# taz.de -- „Hamburg enteignet“ in der Bürgerschaft: Rege Debatte um Vergesellschaftung
       
       > Die Hamburger Volksinitiative präsentiert dem Stadtentwicklungsausschuss
       > ihre Forderungen. Und bietet den Abgeordneten die Stirn.
       
 (IMG) Bild: „Enteignen“ in großen Buchstaben bei der Demo „Klassensturz statt Kassensturz“ am 1. Mai
       
       Hamburg taz | Eine rege Debatte gab es am Donnerstagnachmittag im Hamburger
       Ausschuss für Stadtentwicklung, nachdem vier Vertrauenspersonen der
       [1][Kampagne „Hamburg enteignet“] ihre Volksinitiative präsentiert hatten.
       [2][Im März gelang es der Initiative, über 18.000 Unterschriften zu
       sammeln] und an den Senat zu übergeben. Sie fordert die Enteignung und
       Vergesellschaftung von profitorientierten Wohnungskonzernen, die einen
       Einfluss auf die immer weiter steigenden Mieten haben. Konkret wird die
       [3][Vergesellschaftung von rund 100.000 Wohnungen] anvisiert.
       
       Mit Verweis auf Statista-Daten legten die Ini-Vertreter*innen dar, dass die
       Mieten in Hamburg seit 2011 im Durchschnitt um 26 Prozent gestiegen seien.
       Zugleich seien im Zuge der Inflation die Verbraucherpreise gestiegen,
       während die Reallöhne zum Vorjahr um 4,6 Prozent gesunken seien. Das Leben
       in Hamburg werde stetig teurer und die Wohnungssuche sei besonders für
       mehrfach diskriminierte und marginalisierte Personengruppen mühselig, so
       Marco Hosemann, einer der Sprecher*innen der Initiative.
       
       Aus einer Recherche der Rosa Luxemburg-Stiftung trägt die Ini vor, dass
       rund 25 Prozent des Wohnungsmarktes privaten und börsenorientierten
       Unternehmen gehören, Immobilienkonzernen Vonovia, Nordelbe Heimstaden oder
       Potenberg.

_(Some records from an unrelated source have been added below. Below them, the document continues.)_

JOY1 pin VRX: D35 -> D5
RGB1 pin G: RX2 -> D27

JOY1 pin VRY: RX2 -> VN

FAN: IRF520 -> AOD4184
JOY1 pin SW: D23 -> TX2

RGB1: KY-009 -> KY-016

Unklar bleibe jedoch, wie die Verteilung konkret aussieht, da es
       aus datenschutzrechtlichen Gründen keinen Zugriff auf die Grundbücher gibt.

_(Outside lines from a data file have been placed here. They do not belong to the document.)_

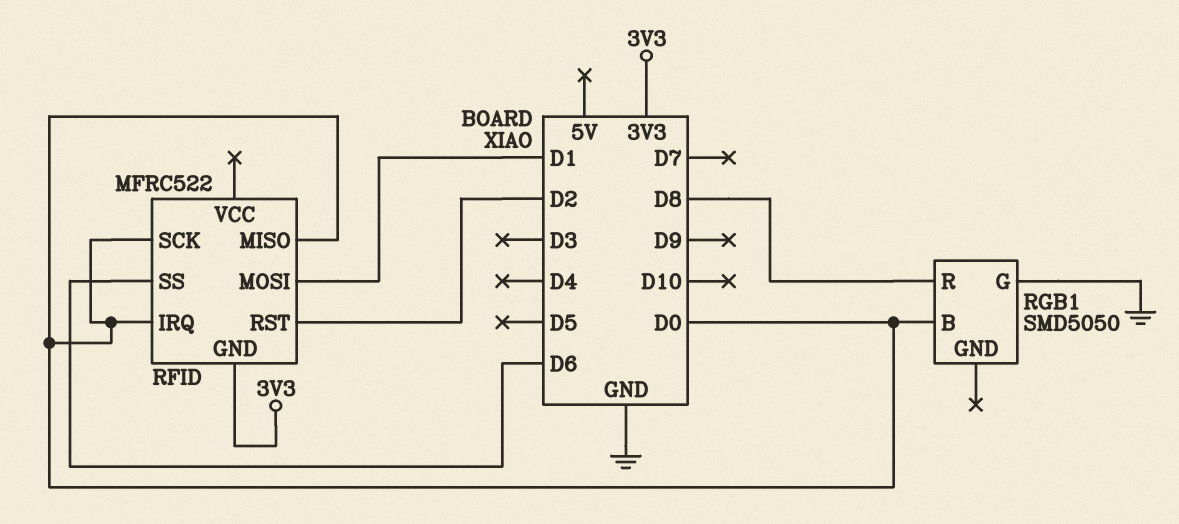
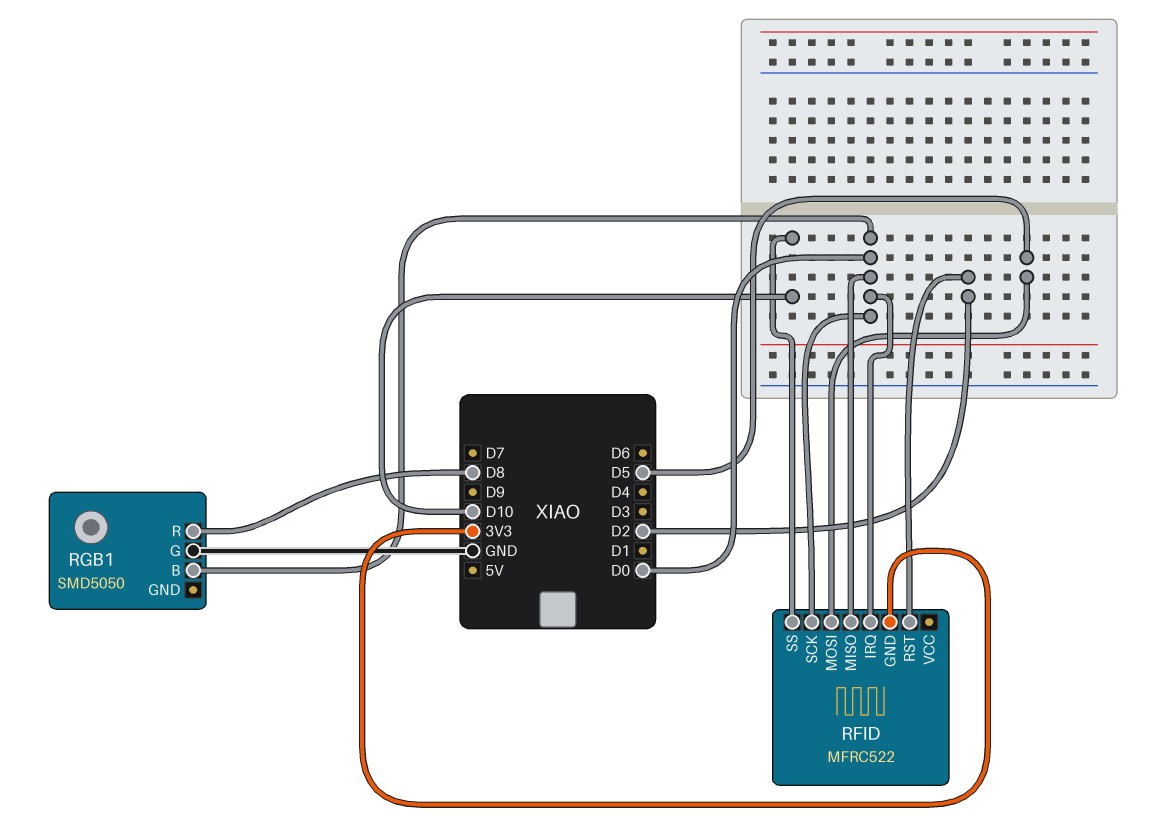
RFID pin MOSI: D1 -> D5
RFID pin SS: D6 -> D10

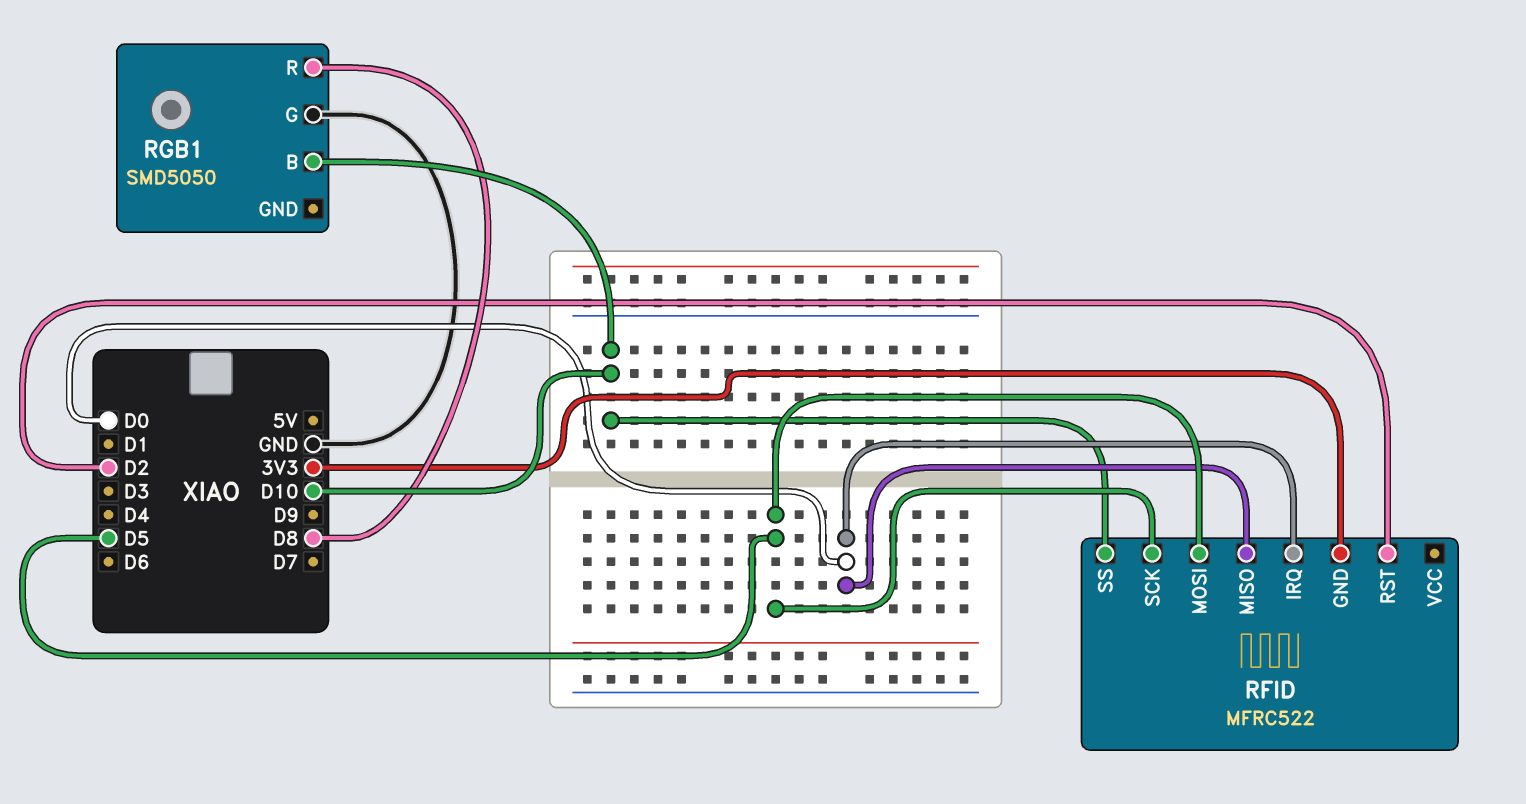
RFID pin SCK: D0 -> D5
RGB1 pin B: D0 -> D10

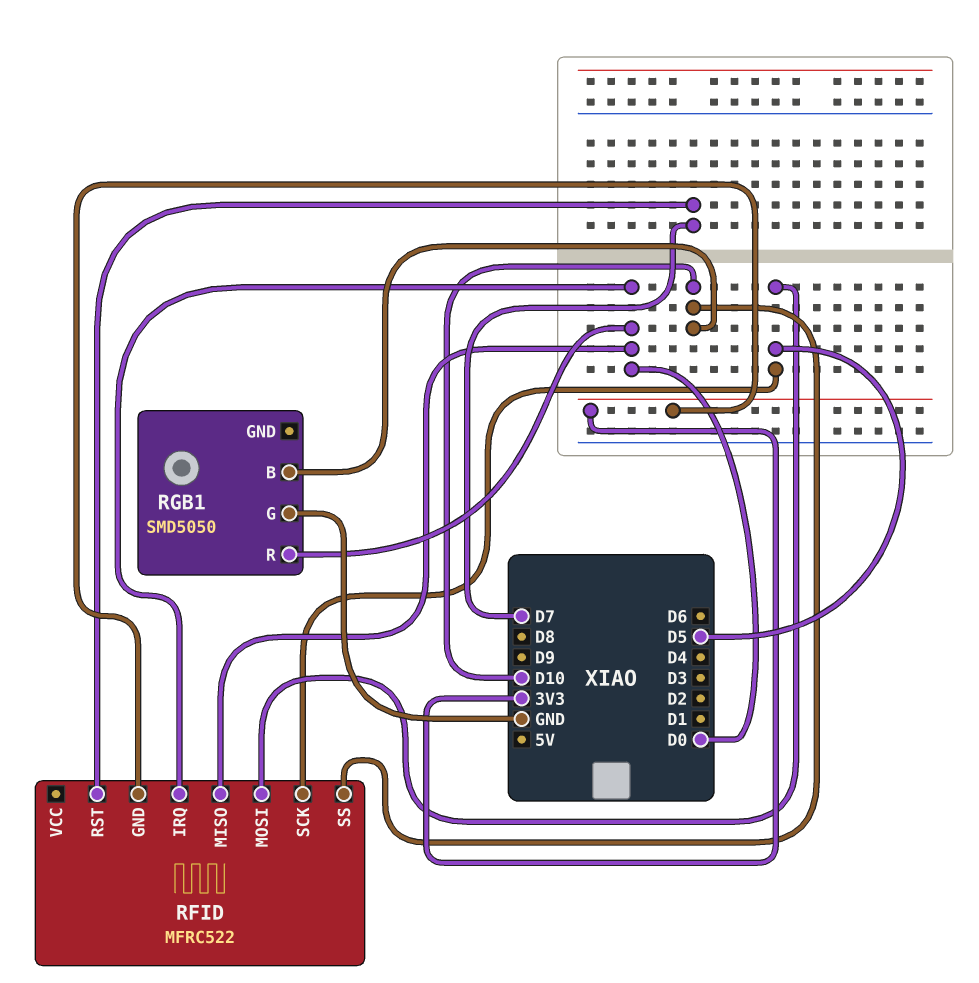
RFID pin RST: D2 -> D7
RGB1 pin R: D8 -> D0

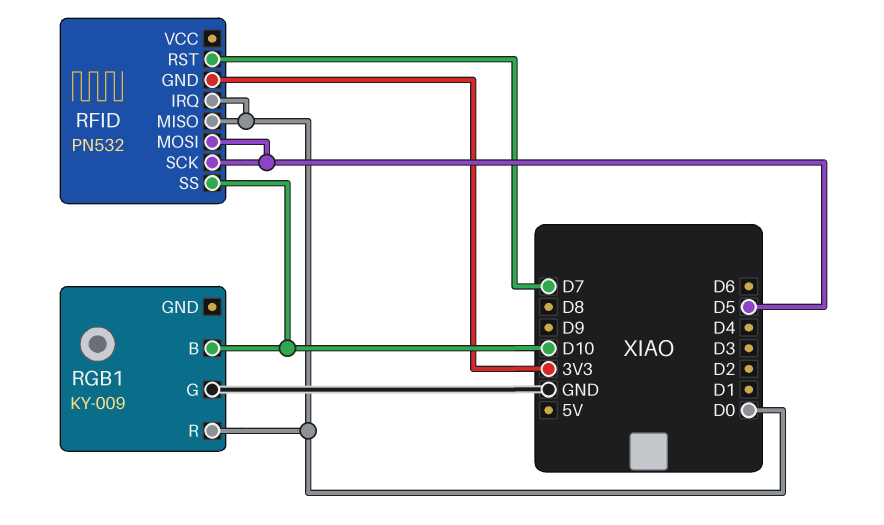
RFID: MFRC522 -> PN532
RGB1: SMD5050 -> KY-009

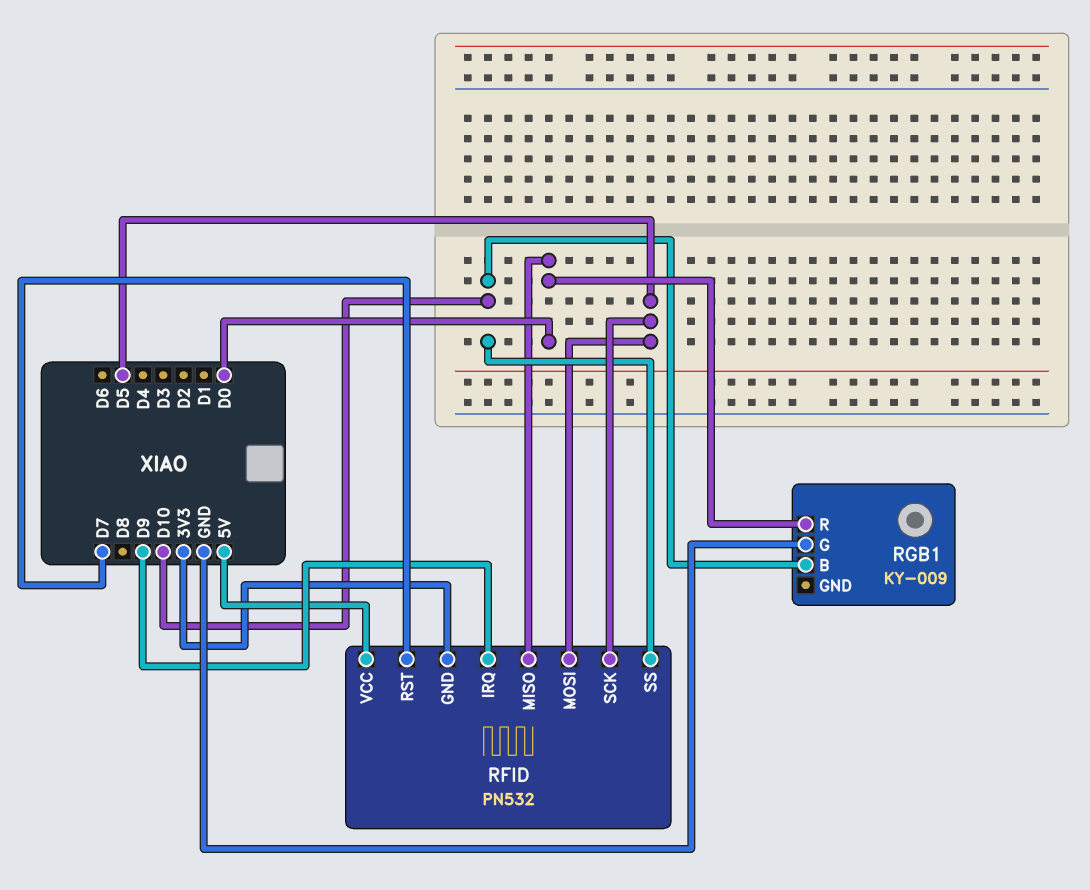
RFID pin IRQ: D0 -> D9
RFID pin VCC: none -> 5V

       Zusätzlich sinke der Bestand der Sozialwohnungen trotz der hohen
       Wohnungsbauzahlen, die der rot-grüne Senat in den vergangene Jahren
       vorweisen konnte.
       
       In Anlehnung an die [4][Berliner Modelle zur Vergesellschaftung von
       Wohnraum] schlägt die Initiative die Einrichtung einer Anstalt des
       öffentlichen Rechts (AöR) vor, die 100.000 Wohnungen verwalten soll.
       Juristische Grundlage ist der Artikel 15 des Grundgesetzes, der die
       Vergesellschaftung von Grund und Boden, Naturschätzen und
       Produktionsmitteln zum Zwecke der Allgemeinheit gegen Entschädigungen per
       Gesetz ermöglicht. Diese und weitere Kosten sollen von der AöR berechnet
       werden. Die Kommission soll sich paritätisch zusammensetzen und
       verschiedene Perspektiven berücksichtigen.
       
       ## Daten in Grundbüchern nicht zugänglich
       
       Abgeordnete reagierten mit Skepsis. Auf deren Fragen hatte die Initiative
       aber immer eine souveräne Antwort parat. So schlug Ralf Niedmers (CDU) vor,
       der von der Initiative zur Verwaltung der Wohnungen vorgeschlagene AöR
       „Alice im Wunderland“ zu nennen. Weniger hochmütig kritisierte Niedmers die
       unzureichende Datenlage und fragte häufig nach der Finanzierbarkeit des
       Vorhabens. Dem entgegnete „Hamburg enteignet“, dass die von der Initiative
       geforderte Kommission genau solche Fragen zur Finanzierbarkeit behandeln
       solle. Das Argument mit der unzureichenden Datenlage wiesen sie mit Verweis
       auf die Intransparenz der Grundbücher zurück, genaue Zahlen und Fakten zur
       Eigentümerstruktur seien nicht öffentlich bekannt.
       
       Auch der SPD-Fraktionsvorsitzende Dirk Kienscherf reagierte skeptisch.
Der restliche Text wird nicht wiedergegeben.